_Work to complete:_
Below are records; reproduce exactly the lines from the one that has "index dip: (226, 177)" through the one that has "thumb cmc: (302, 192)", ends included, and nothing more.

Top of Data under study

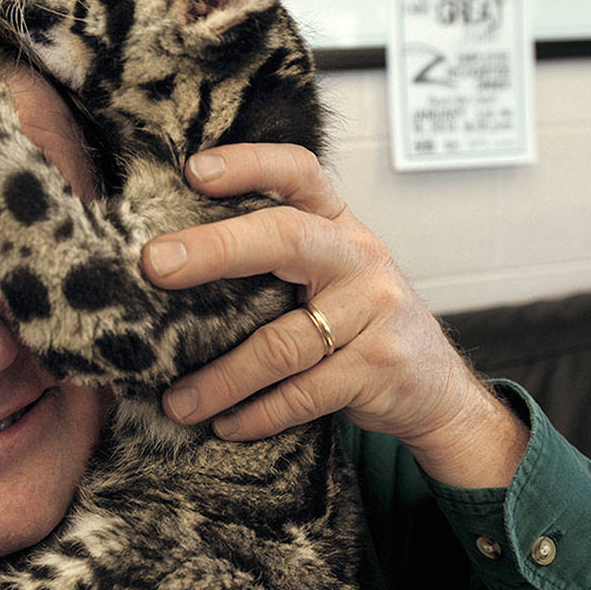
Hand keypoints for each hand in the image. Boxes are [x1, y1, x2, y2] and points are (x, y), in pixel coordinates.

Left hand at [141, 144, 527, 487]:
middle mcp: (359, 257)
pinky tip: (226, 425)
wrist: (437, 389)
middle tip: (153, 265)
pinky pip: (302, 394)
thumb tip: (169, 264)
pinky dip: (257, 414)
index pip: (299, 173)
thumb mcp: (331, 275)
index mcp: (338, 226)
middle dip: (213, 250)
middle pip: (283, 239)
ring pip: (281, 343)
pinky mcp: (379, 367)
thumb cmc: (359, 325)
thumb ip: (276, 260)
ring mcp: (374, 311)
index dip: (248, 164)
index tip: (193, 171)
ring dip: (220, 378)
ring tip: (176, 402)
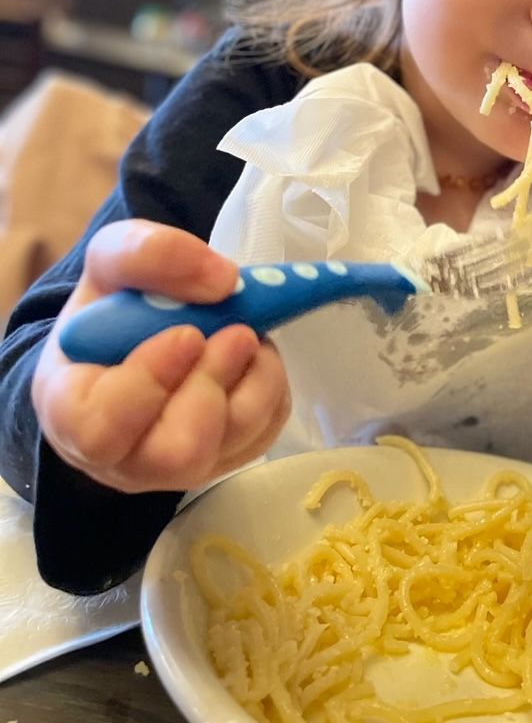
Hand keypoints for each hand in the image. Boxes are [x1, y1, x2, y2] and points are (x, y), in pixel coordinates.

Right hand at [33, 220, 290, 493]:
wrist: (138, 329)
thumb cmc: (113, 304)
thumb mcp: (113, 258)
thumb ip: (150, 254)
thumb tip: (223, 281)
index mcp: (70, 411)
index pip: (98, 429)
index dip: (147, 385)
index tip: (186, 334)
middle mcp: (121, 457)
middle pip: (175, 454)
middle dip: (212, 386)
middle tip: (237, 333)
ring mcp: (174, 468)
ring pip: (227, 448)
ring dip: (253, 384)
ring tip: (247, 336)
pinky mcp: (222, 458)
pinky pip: (261, 435)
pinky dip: (270, 390)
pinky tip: (253, 357)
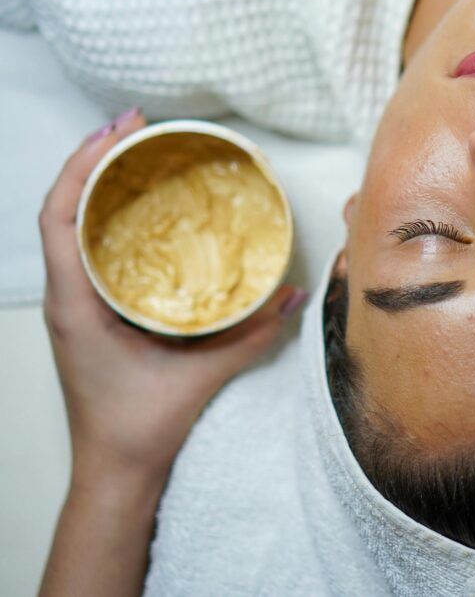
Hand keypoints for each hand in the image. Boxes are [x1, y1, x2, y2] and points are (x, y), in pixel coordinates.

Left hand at [39, 108, 307, 487]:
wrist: (114, 470)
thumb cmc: (138, 427)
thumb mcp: (201, 375)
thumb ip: (251, 334)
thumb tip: (293, 294)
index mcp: (76, 303)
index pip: (59, 216)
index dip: (83, 165)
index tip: (119, 130)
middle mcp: (66, 297)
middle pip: (61, 208)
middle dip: (93, 159)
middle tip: (136, 126)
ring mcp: (73, 304)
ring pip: (70, 227)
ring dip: (96, 185)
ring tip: (135, 154)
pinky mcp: (88, 313)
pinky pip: (87, 250)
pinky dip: (105, 217)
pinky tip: (138, 209)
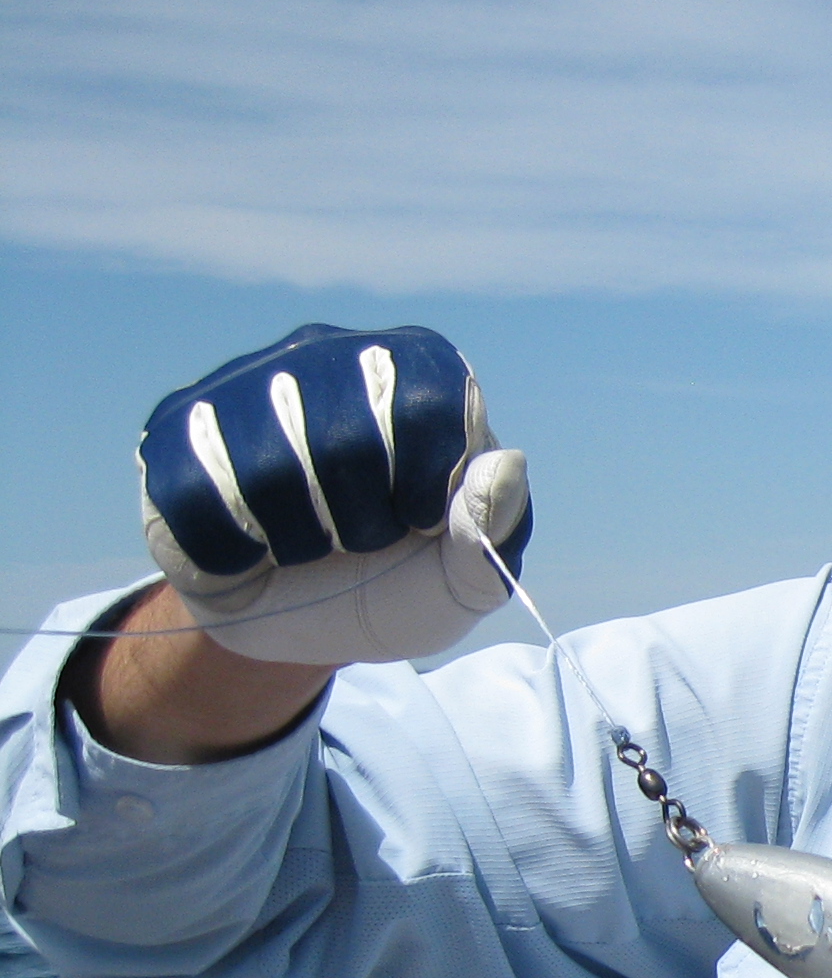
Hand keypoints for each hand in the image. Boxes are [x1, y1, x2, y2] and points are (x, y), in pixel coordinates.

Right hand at [138, 323, 531, 665]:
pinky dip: (235, 550)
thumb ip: (496, 531)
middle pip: (347, 439)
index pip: (430, 405)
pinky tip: (251, 545)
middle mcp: (331, 355)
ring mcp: (247, 382)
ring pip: (269, 468)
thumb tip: (508, 465)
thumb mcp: (461, 581)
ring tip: (307, 542)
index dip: (428, 489)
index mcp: (418, 373)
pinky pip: (197, 497)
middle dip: (362, 522)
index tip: (421, 523)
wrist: (295, 623)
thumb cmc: (392, 585)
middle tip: (360, 538)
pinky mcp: (177, 426)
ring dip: (299, 539)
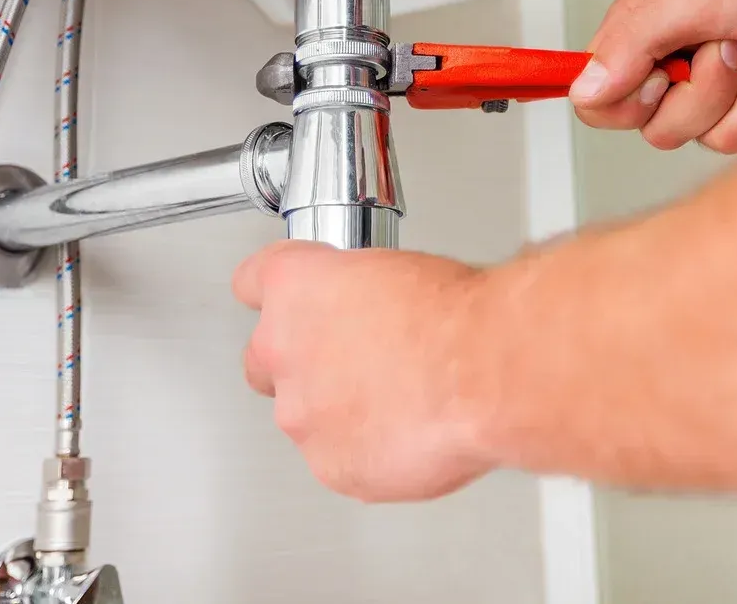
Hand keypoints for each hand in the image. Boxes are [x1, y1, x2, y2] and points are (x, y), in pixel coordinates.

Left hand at [233, 241, 493, 501]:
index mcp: (293, 286)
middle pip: (263, 359)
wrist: (485, 371)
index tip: (292, 304)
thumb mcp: (397, 271)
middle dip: (300, 364)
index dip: (279, 297)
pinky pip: (338, 460)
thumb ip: (357, 296)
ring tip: (398, 401)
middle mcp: (281, 348)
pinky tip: (407, 433)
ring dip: (337, 411)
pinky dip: (367, 452)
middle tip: (351, 363)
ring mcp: (301, 413)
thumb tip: (367, 311)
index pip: (251, 283)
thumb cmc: (454, 316)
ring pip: (303, 416)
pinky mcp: (330, 465)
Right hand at [571, 0, 736, 152]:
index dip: (631, 104)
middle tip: (732, 45)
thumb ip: (631, 42)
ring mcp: (717, 97)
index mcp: (641, 38)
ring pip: (720, 139)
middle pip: (664, 131)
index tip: (665, 75)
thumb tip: (586, 87)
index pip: (598, 105)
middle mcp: (673, 70)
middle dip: (713, 91)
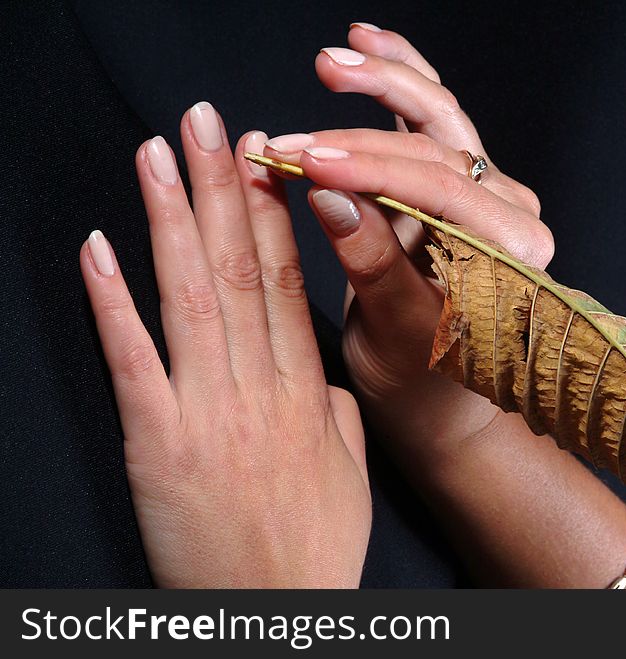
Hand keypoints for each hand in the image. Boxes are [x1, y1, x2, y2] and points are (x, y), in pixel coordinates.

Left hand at [79, 103, 370, 587]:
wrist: (276, 612)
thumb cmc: (312, 544)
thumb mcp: (346, 467)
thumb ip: (328, 405)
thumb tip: (313, 363)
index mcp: (306, 391)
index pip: (289, 285)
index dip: (273, 218)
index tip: (263, 162)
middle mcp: (260, 389)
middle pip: (242, 272)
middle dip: (223, 190)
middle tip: (210, 124)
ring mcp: (208, 413)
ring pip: (193, 299)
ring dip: (172, 221)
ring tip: (158, 156)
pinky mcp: (159, 443)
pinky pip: (134, 359)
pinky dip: (113, 299)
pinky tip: (100, 246)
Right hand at [263, 26, 553, 464]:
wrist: (436, 398)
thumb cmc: (421, 379)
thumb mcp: (394, 332)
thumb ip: (373, 263)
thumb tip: (330, 195)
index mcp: (513, 254)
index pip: (442, 190)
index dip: (371, 171)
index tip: (307, 163)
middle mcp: (510, 215)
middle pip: (435, 149)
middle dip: (357, 139)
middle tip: (291, 142)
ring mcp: (486, 194)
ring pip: (438, 120)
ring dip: (385, 83)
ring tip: (332, 61)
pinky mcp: (456, 187)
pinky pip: (432, 122)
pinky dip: (399, 83)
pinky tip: (368, 44)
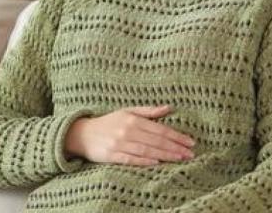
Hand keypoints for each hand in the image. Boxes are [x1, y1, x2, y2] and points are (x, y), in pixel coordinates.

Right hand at [63, 105, 196, 165]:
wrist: (82, 134)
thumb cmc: (108, 123)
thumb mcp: (127, 112)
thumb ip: (148, 111)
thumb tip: (169, 108)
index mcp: (132, 119)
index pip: (159, 129)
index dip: (176, 136)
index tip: (190, 142)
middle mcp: (127, 131)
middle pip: (156, 140)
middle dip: (175, 147)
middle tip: (190, 153)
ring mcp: (119, 143)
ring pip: (147, 150)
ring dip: (165, 155)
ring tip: (180, 159)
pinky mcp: (112, 155)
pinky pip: (131, 159)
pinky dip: (144, 161)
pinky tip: (157, 163)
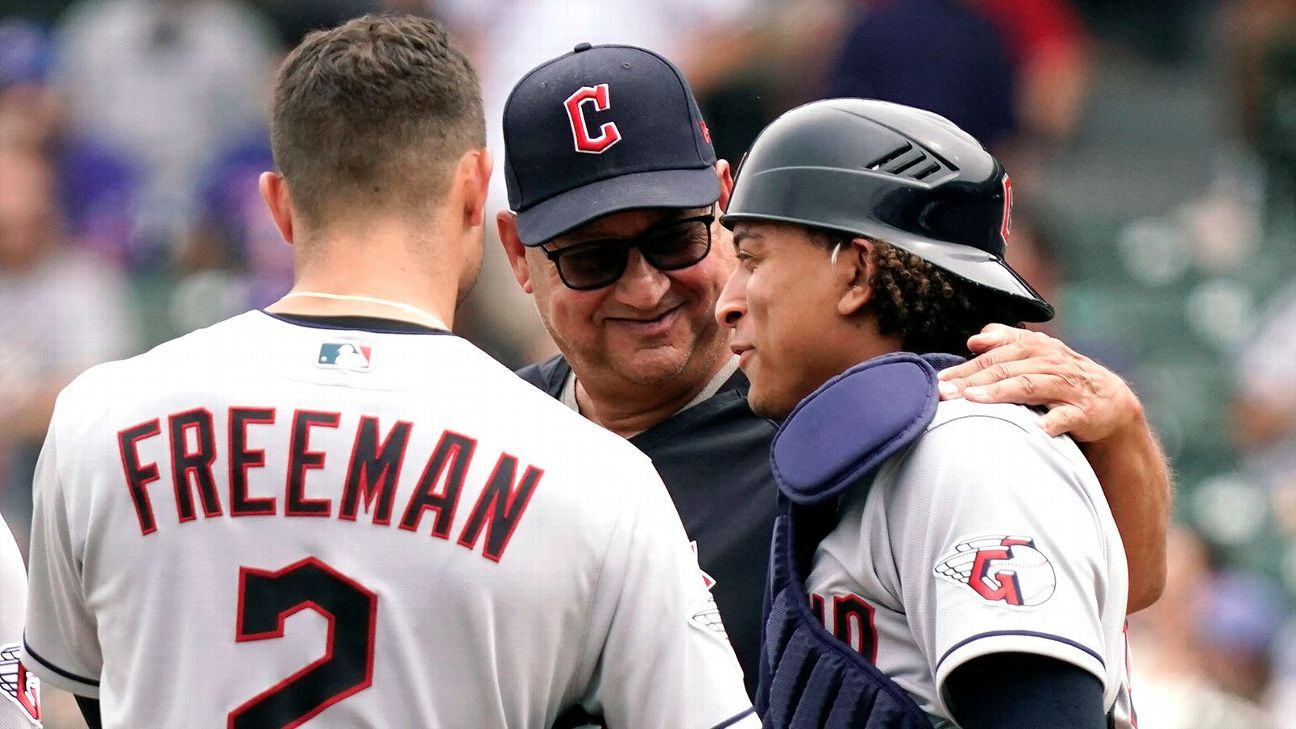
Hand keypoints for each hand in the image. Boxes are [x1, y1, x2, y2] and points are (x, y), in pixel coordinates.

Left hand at [936, 324, 1142, 441]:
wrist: (1110, 401)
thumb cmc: (1061, 378)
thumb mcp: (1036, 355)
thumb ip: (1006, 342)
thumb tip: (975, 338)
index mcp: (1037, 348)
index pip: (996, 355)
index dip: (966, 366)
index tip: (940, 380)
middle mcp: (1051, 363)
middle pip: (1007, 369)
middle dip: (974, 379)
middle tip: (946, 393)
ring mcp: (1067, 387)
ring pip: (1031, 386)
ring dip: (1002, 392)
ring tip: (975, 400)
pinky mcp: (1084, 412)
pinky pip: (1065, 416)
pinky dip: (1051, 422)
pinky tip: (1036, 429)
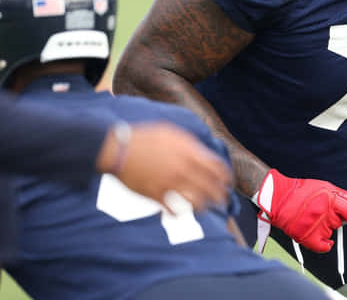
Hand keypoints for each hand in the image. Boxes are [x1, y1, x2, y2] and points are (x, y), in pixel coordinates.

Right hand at [96, 123, 231, 212]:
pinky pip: (172, 210)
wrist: (118, 147)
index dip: (226, 177)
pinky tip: (180, 213)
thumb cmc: (145, 137)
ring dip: (203, 207)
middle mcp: (182, 169)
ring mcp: (169, 183)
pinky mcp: (154, 195)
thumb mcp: (172, 133)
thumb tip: (204, 152)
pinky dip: (179, 214)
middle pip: (211, 188)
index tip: (228, 182)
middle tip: (223, 200)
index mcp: (189, 152)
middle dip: (220, 196)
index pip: (218, 168)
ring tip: (205, 209)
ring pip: (195, 201)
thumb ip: (190, 144)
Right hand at [255, 169, 346, 252]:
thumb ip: (346, 197)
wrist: (279, 198)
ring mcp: (316, 226)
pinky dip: (323, 244)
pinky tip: (315, 234)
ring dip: (325, 227)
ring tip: (311, 218)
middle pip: (339, 222)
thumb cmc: (302, 192)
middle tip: (320, 212)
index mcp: (330, 198)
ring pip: (331, 232)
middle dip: (333, 218)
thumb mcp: (326, 187)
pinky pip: (324, 246)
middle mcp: (324, 212)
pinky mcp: (308, 237)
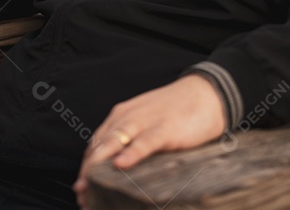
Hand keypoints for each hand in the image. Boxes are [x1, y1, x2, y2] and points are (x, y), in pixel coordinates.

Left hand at [74, 74, 225, 207]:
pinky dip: (131, 154)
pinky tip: (121, 165)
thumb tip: (116, 171)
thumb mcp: (146, 124)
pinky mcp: (165, 128)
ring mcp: (145, 122)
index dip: (85, 169)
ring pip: (114, 144)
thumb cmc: (178, 112)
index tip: (81, 189)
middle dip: (87, 173)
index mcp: (121, 117)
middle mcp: (127, 118)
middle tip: (82, 196)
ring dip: (99, 168)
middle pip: (99, 148)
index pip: (94, 145)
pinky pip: (144, 142)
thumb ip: (130, 143)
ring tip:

Bottom of Data under study

_Solution for this task:_
index dip: (226, 177)
pinky tip: (180, 213)
thumb cmc: (145, 137)
ring dip: (203, 207)
middle mcp: (182, 169)
ring mcp: (169, 183)
pinky mcp: (154, 195)
thumb mcp: (172, 133)
thumb tip: (204, 152)
pinky dip: (179, 214)
middle pip: (211, 188)
index tip: (228, 182)
middle tip: (223, 200)
index mcp: (189, 152)
middle dip: (220, 196)
index pip: (218, 168)
ring tip: (205, 209)
ring pip: (195, 201)
thumb ip: (190, 144)
Right hand at [255, 169, 346, 252]:
thumb ip: (346, 197)
wrist: (279, 198)
ring mcp: (316, 226)
pinky dip: (323, 244)
pinky tip: (315, 234)
ring dip: (325, 227)
ring tip: (311, 218)
middle pip: (339, 222)
thumb cmc: (302, 192)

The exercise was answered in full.